2 The Fenwick Note concerning the experiences behind the poem's composition makes it clear that they were two in number, separated by a considerable time-lapse. The note (given in de Selincourt's edition of the Poetical Works, n, 510) is as follows: “This old man I met a few hundred yards from my cottage at Town-End, Grasmere; and the account of him is taken from his own mouth. I was in the state of feeling described in the beginning of the poem, while crossing over Barton Fell from Mr. Clarkson's, at the foot of Ullswater towards Askam. The image of the hare I then observed on the ridge of the Fell.” We know from Dorothy Wordsworth's Journal that she and William, not the poet by himself, met the leech gatherer on 3 Oct. 1800; the poem was written May-July 1802. Thus for the facts; but it is not to the coalescing of the two experiences into one that I wish to draw attention, so much as to the qualitative difference between them.

3 Dorothy Wordsworth's Journal, 3 Oct. 1800, gives us a fairly full prose account of the old man as he struck the pair at the time.

4 My reading of this stanza might be disputed. Wordsworth's own account of it is found in the 1815 Preface to the Poems (Poetical Works, ed. de Selincourt, ii, 438) : “In these images, the conferring, the abstracting, and the modifying powers of the Imagination, immediately and mediately acting, are all brought into conjunction. The stone is endowed with something of the power of life to approximate it to the sea-beast; and the sea-beast stripped of some of its vital qualities to assimilate it to the stone; which intermediate image is thus treated for the purpose of bringing the original image, that of the stone, to a nearer resemblance to the figure and condition of the aged Man; who is divested of so much of the indication of life and motion as to bring him to the point where the two objects unite and coalesce in comparison.” With this in mind, I believe the movement of the poet's mind to have been as follows: the old man is first compared to a huge stone on the top of a hill; how the stone arrived there is uncertain, it seems a thing endued with sense, like a sea-beast crawled forth to sun itself. Another interpretation would make the stone-simile and the sea-beast-simile refer equally to the old man. This seems to me to go against Wordsworth's own note, to weaken the meaning, to ignore the cumulative rhythm of the stanza by splitting it into two halves, and to ignore the punctuation—the colon, with its suggestion of carrying on an argument—at the end of the fifth line. Admittedly, Wordsworth's punctuation (never very conventional) is in this poem particularly idiosyncratic; but it is also unusually emphatic. But the most important point is the meaning: how could the old man be directly compared to a sea-beast, without its relevance being first imported into the poem through the stone-simile?

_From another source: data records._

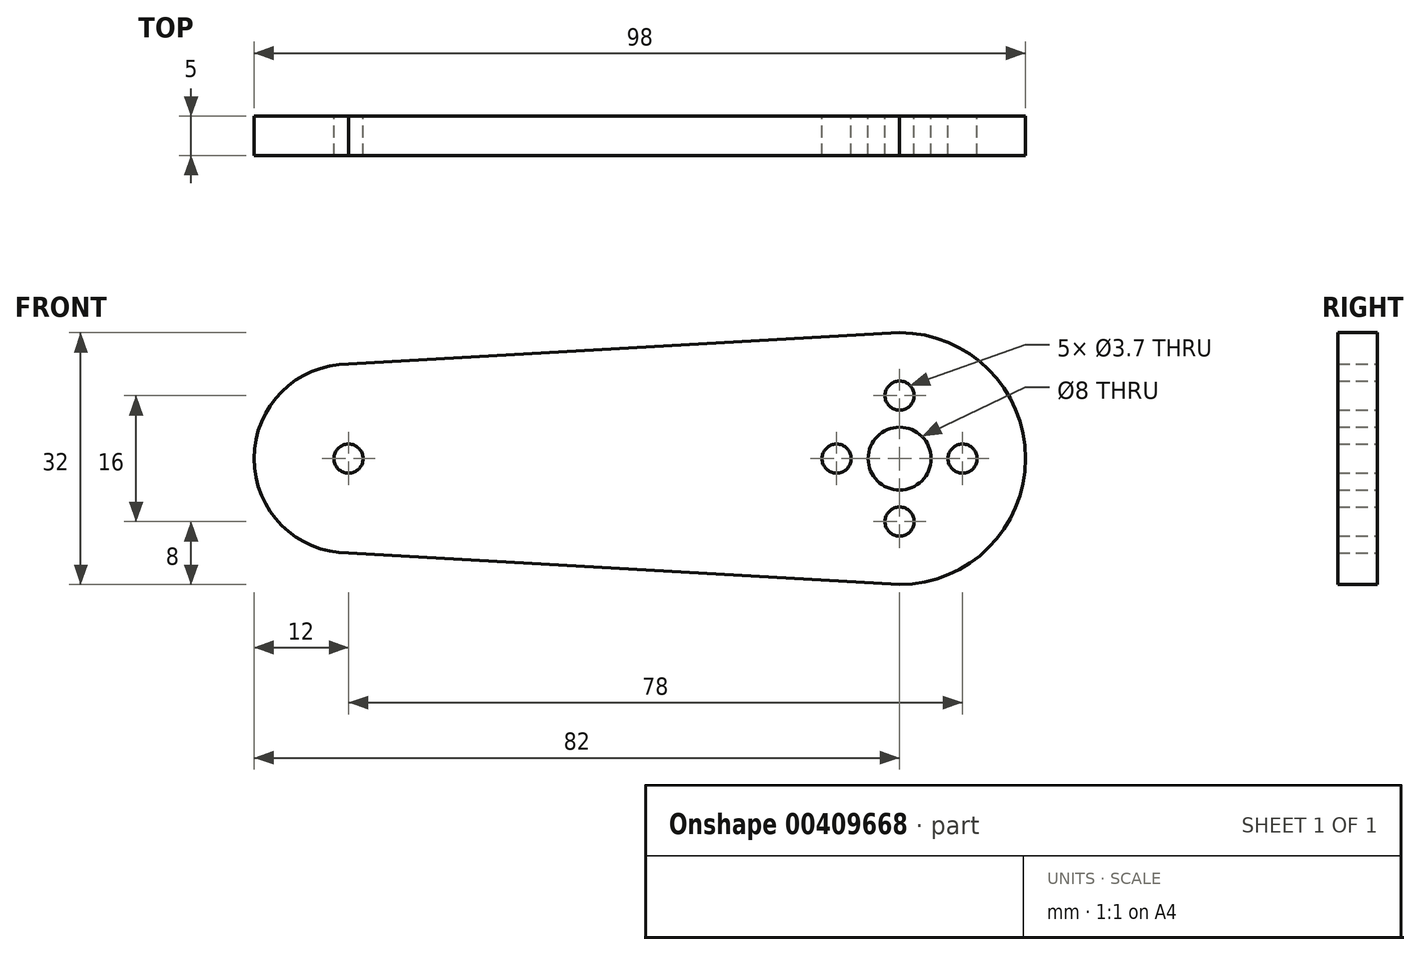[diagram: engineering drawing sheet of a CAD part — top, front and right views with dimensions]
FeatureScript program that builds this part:
annotation { "Feature Type Name" : "Feature", "Feature Type Description" : "" }
export const myFeature = defineFeature(function(context is Context, id is Id, definition is map)
    precondition{}
    {
        {
            var Q0;
            Q0=qCreatedBy(makeId("Front.planeOp"),FACE);
            var sketch = newSketch(context, id + "F0", { "sketchPlane" : qUnion([Q0])});
            skCircle(sketch, "E0", {"center": v(-35, 0) * mm, "radius": 1.85 * mm});
            skCircle(sketch, "E1", {"center": v(35, 0) * mm, "radius": 4 * mm});
            skCircle(sketch, "E2", {"center": v(35, 8) * mm, "radius": 1.85 * mm});
            skCircle(sketch, "E3.1.0", {"center": v(27, 0) * mm, "radius": 1.85 * mm});
            skCircle(sketch, "E3.2.0", {"center": v(35, -8) * mm, "radius": 1.85 * mm});
            skCircle(sketch, "E3.3.0", {"center": v(43, 0) * mm, "radius": 1.85 * mm});
            skArc(sketch, "E4", {"start": v(-35, -12) * mm, "mid": v(-47, 0) * mm, "end": v(-35, 12) * mm});
            skArc(sketch, "E5", {"start": v(35, -16) * mm, "mid": v(51, 0) * mm, "end": v(35, 16) * mm});
            skLineSegment(sketch, "E6", {"start": v(-35, 12) * mm, "end": v(35, 16) * mm});
            skLineSegment(sketch, "E7", {"start": v(35, -16) * mm, "end": v(-35, -12) * mm});
            skSolve(sketch);
        }
        {
            var Q0;
            Q0=makeQuery(id+"F0.imprint","IMPRINT",FACE,{"disambiguationData":[TD([[makeQuery(id+"F0.imprint","IMPRINT",EDGE,{"derivedFrom":sQuery(id+"F0.wireOp",EDGE,"E0")}),-1.0]])]});
            extrude(context, id + "F1", {"entities" : qUnion([Q0]), "endBound" : BoundingType.SYMMETRIC, "depth" : 5 * mm});
        }
    });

5 The last two lines originally ran: “He answer'd me with pleasure and surprize: / And there was, while he spoke, a fire about his eyes.” This, though obviously more Words-worthian, was too tame for the context; one can see why the poet, developing certain hints from the earlier part of the stanza, revised it in so Spenserian a manner.

6 For a fuller treatment of the poet's sense of comedy, see John E. Jordan, “Wordsworth's Humor,” PMLA, Lxiii (1958), 81–93.